BRING THE THUNDER
No disrespect to the 2011 PGA Champion, but the thunderous tee balls and towering irons are a surprise when you consider Keegan Bradley's gangly frame. He's a reminder that the mind is mightier than the muscle. By swinging the club with the same abandon that he laced ski turns as a boy racer in icy Vermont, Keegan has found grace on the edge. "He has that certain recklessness necessary for a great swing," says his coach, Jim McLean. "He's totally fearless, and it's a joy to watch." Though Bradley frequents the gym, he's more in tune with what sits on his shoulders. One of his most enduring swing thoughts came from a hypnosis session with his golf team at St. John's University. "I focus on my facial muscles. When you can get your mouth to relax, your whole body relaxes," Bradley says. And then he swings as hard as he can.

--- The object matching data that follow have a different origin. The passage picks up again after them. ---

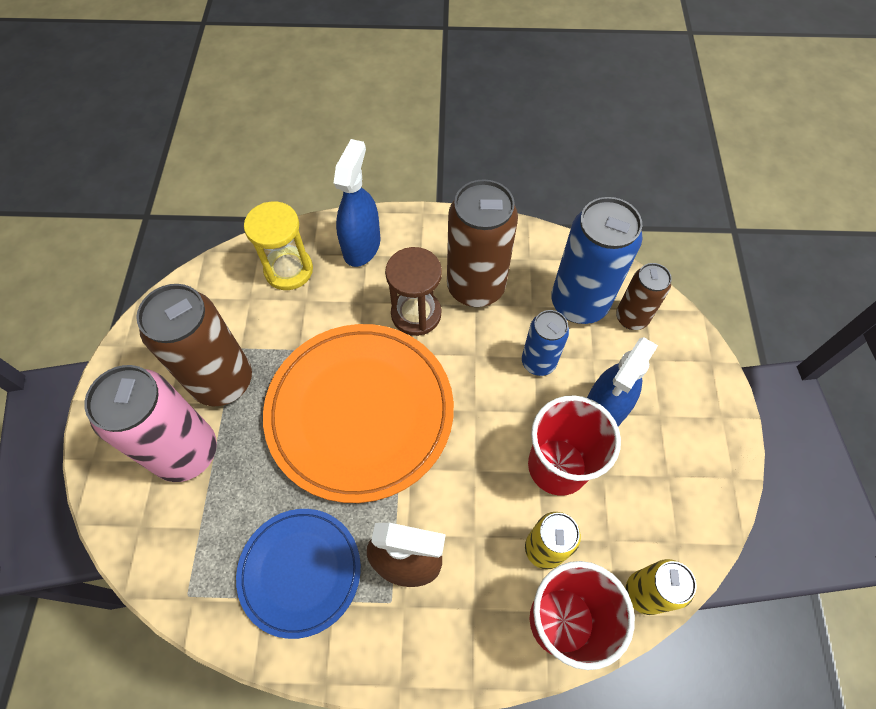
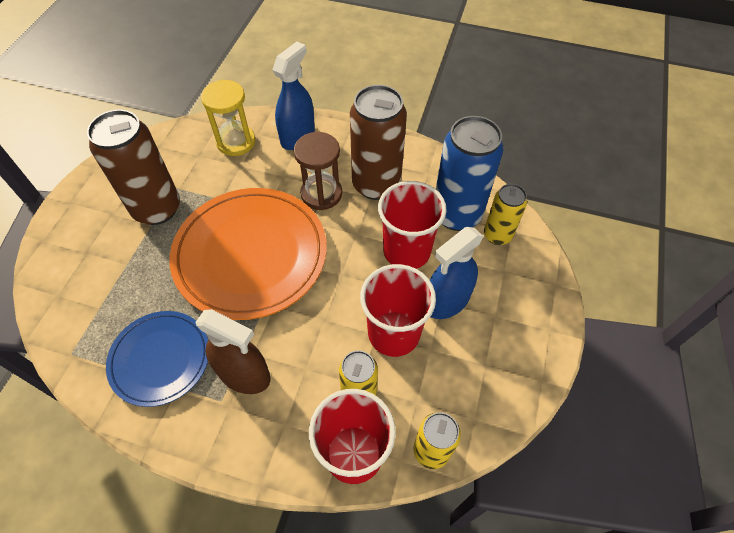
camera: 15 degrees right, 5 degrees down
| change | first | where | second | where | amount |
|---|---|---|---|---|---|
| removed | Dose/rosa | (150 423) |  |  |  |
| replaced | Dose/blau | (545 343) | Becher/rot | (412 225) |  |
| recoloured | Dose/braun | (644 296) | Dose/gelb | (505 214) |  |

Keegan's skiing background definitely helped him progress faster, says Jim McLean, who started working with Bradley in 2009, a season when he played more Hooters Tour events than Nationwide.

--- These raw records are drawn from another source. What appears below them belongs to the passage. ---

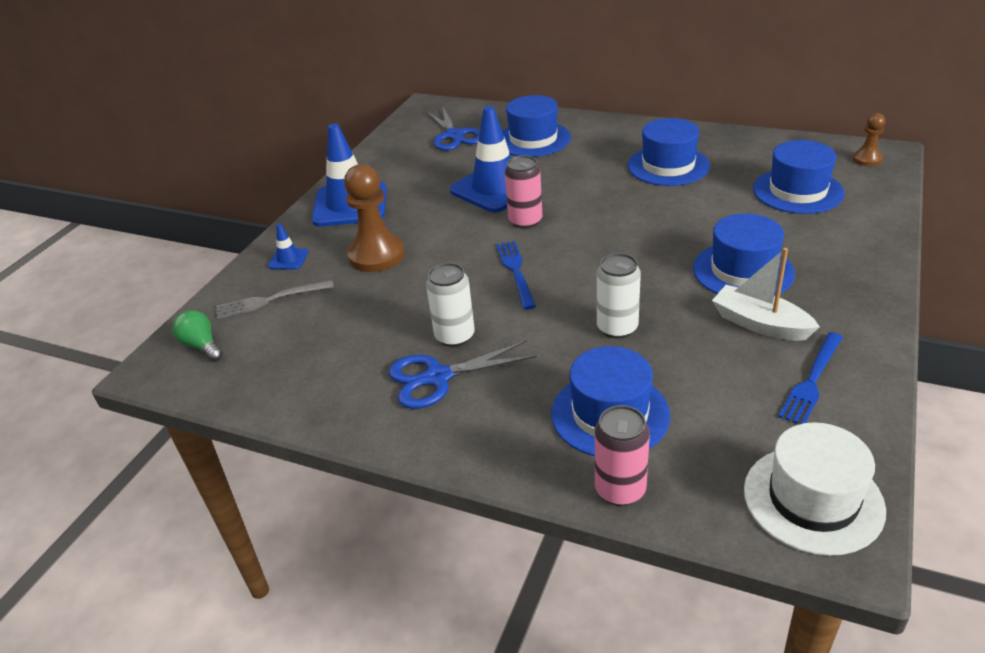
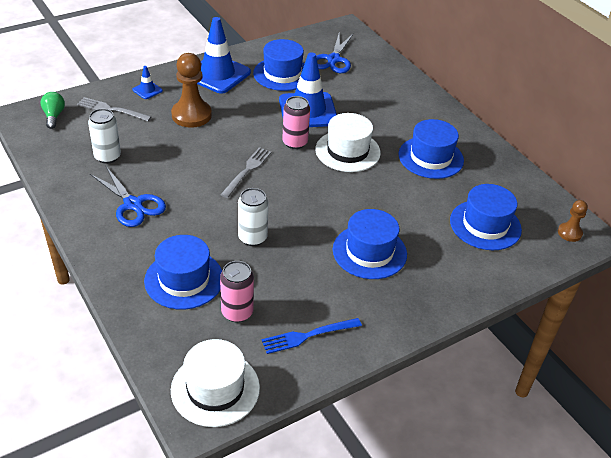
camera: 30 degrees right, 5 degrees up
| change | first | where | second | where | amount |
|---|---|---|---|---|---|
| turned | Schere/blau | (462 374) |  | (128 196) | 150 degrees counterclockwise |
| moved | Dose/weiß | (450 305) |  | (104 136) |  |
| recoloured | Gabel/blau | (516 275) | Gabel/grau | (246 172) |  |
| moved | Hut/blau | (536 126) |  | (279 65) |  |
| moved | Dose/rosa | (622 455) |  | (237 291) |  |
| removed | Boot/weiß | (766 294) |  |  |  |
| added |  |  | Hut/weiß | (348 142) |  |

"He has this innate sense of how to be alive on his feet," McLean says. "Even when we were incorporating new changes, he never stopped swinging like he was popping out of a starting gate."
As if most mini-tour players aren't already maddened by the notion that a few small adjustments is all that separates them from major stardom, the changes McLean suggested to Keegan weren't drastic. "The main thing was getting his hips to line up underneath his shoulders at the top, or what's called stacking the right side," McLean says. "Keegan's upper body had a tendency to lean away from the target too much as he drew the club back."
Curbing this sway would help with consistency, but McLean didn't want to tamper with his student's aggressive athleticism. "Keegan's head shifts three or four inches to the right in his backswing, but that's OK. If you're really going to hit the ball far, it's a mistake to try to keep your head in one place," McLean says. "What matters is that the body stays coiled.
"Keegan's transition from backswing to downswing is absolutely perfect, the way his legs go forward as the club is still going back. Amateurs usually start the downswing with everything together, or their upper body going first."
In the unrestrained transition, the discerning eye can see the boy racing gates, skiing edge to edge.